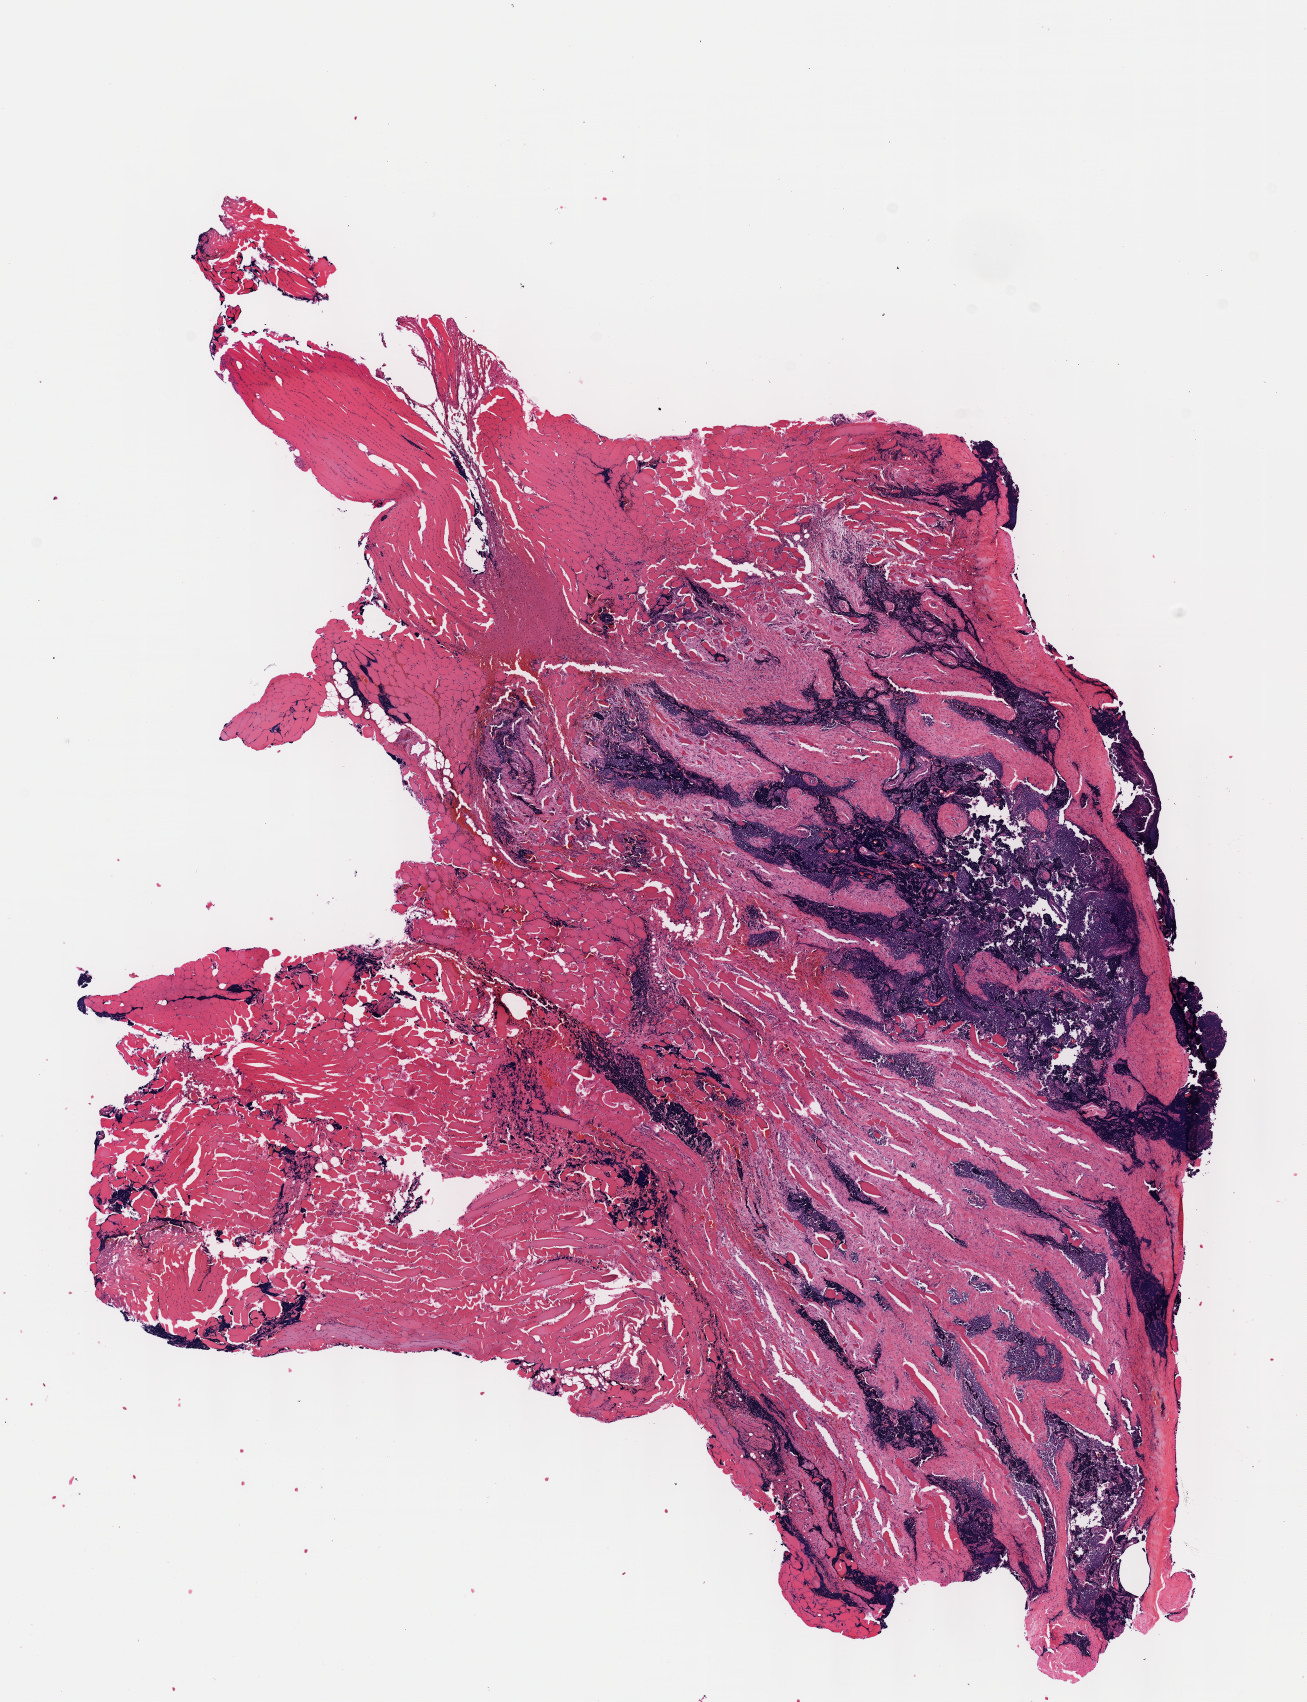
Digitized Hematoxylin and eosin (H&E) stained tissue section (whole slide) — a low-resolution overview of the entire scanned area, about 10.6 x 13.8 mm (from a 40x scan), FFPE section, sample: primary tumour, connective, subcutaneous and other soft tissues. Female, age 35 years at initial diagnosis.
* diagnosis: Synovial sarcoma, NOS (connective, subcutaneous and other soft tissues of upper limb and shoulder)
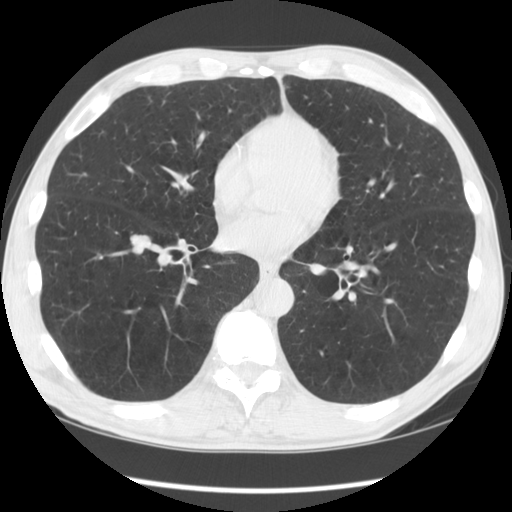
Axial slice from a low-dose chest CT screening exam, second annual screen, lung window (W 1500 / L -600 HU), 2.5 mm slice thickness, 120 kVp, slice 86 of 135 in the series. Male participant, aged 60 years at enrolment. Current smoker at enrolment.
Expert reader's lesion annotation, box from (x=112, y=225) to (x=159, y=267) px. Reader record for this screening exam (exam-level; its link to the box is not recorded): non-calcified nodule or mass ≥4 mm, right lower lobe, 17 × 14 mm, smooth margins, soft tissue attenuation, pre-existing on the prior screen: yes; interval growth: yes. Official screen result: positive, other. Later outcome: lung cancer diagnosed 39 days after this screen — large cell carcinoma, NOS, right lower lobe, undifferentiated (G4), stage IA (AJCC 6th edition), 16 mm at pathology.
------------
● **What the task asks**: Copy the material exactly. Do not include the pictures.

● **Task answer**:
Digitized Hematoxylin and eosin (H&E) stained tissue section (whole slide) — a low-resolution overview of the entire scanned area, about 10.6 x 13.8 mm (from a 40x scan), FFPE section, sample: primary tumour, connective, subcutaneous and other soft tissues. Female, age 35 years at initial diagnosis.
* diagnosis: Synovial sarcoma, NOS (connective, subcutaneous and other soft tissues of upper limb and shoulder)
Axial slice from a low-dose chest CT screening exam, second annual screen, lung window (W 1500 / L -600 HU), 2.5 mm slice thickness, 120 kVp, slice 86 of 135 in the series. Male participant, aged 60 years at enrolment. Current smoker at enrolment.
Expert reader's lesion annotation, box from (x=112, y=225) to (x=159, y=267) px. Reader record for this screening exam (exam-level; its link to the box is not recorded): non-calcified nodule or mass ≥4 mm, right lower lobe, 17 × 14 mm, smooth margins, soft tissue attenuation, pre-existing on the prior screen: yes; interval growth: yes. Official screen result: positive, other. Later outcome: lung cancer diagnosed 39 days after this screen — large cell carcinoma, NOS, right lower lobe, undifferentiated (G4), stage IA (AJCC 6th edition), 16 mm at pathology.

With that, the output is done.